> [What you need to do]
Could you rewrite the lines of the records below, starting at the first line and ending at the line containing "COUTEAUX ET CUILLÈRES", with "Noticias" replaced by "Novedades" and everything else unchanged? Give only those lines.

> [Material to process]
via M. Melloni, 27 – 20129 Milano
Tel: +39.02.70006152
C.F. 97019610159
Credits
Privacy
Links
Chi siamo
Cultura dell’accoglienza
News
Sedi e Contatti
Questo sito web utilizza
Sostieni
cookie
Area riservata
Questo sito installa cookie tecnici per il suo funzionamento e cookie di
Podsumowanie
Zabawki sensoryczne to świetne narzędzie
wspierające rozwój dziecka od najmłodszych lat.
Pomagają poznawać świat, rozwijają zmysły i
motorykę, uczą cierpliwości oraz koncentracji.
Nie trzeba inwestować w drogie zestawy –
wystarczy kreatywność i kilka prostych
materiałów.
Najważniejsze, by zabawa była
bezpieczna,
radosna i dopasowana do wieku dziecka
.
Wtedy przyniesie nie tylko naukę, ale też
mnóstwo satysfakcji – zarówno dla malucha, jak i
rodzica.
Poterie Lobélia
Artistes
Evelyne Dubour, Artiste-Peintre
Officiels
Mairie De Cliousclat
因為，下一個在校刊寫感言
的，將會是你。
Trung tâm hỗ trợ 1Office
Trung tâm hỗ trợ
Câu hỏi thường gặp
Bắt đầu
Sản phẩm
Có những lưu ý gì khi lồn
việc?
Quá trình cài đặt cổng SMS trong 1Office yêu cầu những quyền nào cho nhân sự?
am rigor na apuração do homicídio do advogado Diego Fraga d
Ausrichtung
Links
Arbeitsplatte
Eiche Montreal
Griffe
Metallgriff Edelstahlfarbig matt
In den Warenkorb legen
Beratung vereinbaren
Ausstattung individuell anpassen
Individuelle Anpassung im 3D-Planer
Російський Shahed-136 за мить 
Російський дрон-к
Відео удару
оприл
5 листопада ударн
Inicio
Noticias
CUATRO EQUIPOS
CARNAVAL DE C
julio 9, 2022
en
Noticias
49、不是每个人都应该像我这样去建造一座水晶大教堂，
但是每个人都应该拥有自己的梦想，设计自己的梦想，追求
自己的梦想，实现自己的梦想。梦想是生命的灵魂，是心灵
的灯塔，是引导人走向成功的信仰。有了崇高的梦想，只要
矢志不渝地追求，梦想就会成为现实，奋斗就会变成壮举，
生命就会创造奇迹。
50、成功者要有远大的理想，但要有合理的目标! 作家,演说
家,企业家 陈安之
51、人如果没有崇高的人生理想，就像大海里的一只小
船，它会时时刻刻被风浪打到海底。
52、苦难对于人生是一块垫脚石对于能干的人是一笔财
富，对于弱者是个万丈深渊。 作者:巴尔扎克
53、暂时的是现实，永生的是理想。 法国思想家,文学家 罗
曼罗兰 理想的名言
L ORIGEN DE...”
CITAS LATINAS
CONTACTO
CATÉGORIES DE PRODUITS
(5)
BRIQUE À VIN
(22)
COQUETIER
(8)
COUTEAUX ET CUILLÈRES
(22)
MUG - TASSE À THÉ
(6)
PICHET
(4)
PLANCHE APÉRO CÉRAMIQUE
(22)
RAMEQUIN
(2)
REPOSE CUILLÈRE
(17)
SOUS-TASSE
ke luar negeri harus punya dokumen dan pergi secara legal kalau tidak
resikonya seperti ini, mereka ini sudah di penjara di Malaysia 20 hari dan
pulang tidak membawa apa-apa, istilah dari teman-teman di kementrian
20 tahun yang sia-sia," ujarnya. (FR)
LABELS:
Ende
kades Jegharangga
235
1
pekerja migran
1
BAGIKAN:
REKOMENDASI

> [Response box]
via M. Melloni, 27 – 20129 Milano
Tel: +39.02.70006152
C.F. 97019610159
Credits
Privacy
Links
Chi siamo
Cultura dell’accoglienza
News
Sedi e Contatti
Questo sito web utilizza
Sostieni
cookie
Area riservata
Questo sito installa cookie tecnici per il suo funzionamento e cookie di
Podsumowanie
Zabawki sensoryczne to świetne narzędzie
wspierające rozwój dziecka od najmłodszych lat.
Pomagają poznawać świat, rozwijają zmysły i
motorykę, uczą cierpliwości oraz koncentracji.
Nie trzeba inwestować w drogie zestawy –
wystarczy kreatywność i kilka prostych
materiałów.
Najważniejsze, by zabawa była
bezpieczna,
radosna i dopasowana do wieku dziecka
.
Wtedy przyniesie nie tylko naukę, ale też
mnóstwo satysfakcji – zarówno dla malucha, jak i
rodzica.
Poterie Lobélia
Artistes
Evelyne Dubour, Artiste-Peintre
Officiels
Mairie De Cliousclat
因為，下一個在校刊寫感言
的，將會是你。
Trung tâm hỗ trợ 1Office
Trung tâm hỗ trợ
Câu hỏi thường gặp
Bắt đầu
Sản phẩm
Có những lưu ý gì khi lồn
việc?
Quá trình cài đặt cổng SMS trong 1Office yêu cầu những quyền nào cho nhân sự?
am rigor na apuração do homicídio do advogado Diego Fraga d
Ausrichtung
Links
Arbeitsplatte
Eiche Montreal
Griffe
Metallgriff Edelstahlfarbig matt
In den Warenkorb legen
Beratung vereinbaren
Ausstattung individuell anpassen
Individuelle Anpassung im 3D-Planer
Російський Shahed-136 за мить 
Російський дрон-к
Відео удару
оприл
5 листопада ударн
Inicio
Novedades
CUATRO EQUIPOS
CARNAVAL DE C
julio 9, 2022
en
Novedades
49、不是每个人都应该像我这样去建造一座水晶大教堂，
但是每个人都应该拥有自己的梦想，设计自己的梦想，追求
自己的梦想，实现自己的梦想。梦想是生命的灵魂，是心灵
的灯塔，是引导人走向成功的信仰。有了崇高的梦想，只要
矢志不渝地追求，梦想就会成为现实，奋斗就会变成壮举，
生命就会创造奇迹。
50、成功者要有远大的理想，但要有合理的目标! 作家,演说
家,企业家 陈安之
51、人如果没有崇高的人生理想，就像大海里的一只小
船，它会时时刻刻被风浪打到海底。
52、苦难对于人生是一块垫脚石对于能干的人是一笔财
富，对于弱者是个万丈深渊。 作者:巴尔扎克
53、暂时的是现实，永生的是理想。 法国思想家,文学家 罗
曼罗兰 理想的名言
L ORIGEN DE...”
CITAS LATINAS
CONTACTO
CATÉGORIES DE PRODUITS
(5)
BRIQUE À VIN
(22)
COQUETIER
(8)
COUTEAUX ET CUILLÈRES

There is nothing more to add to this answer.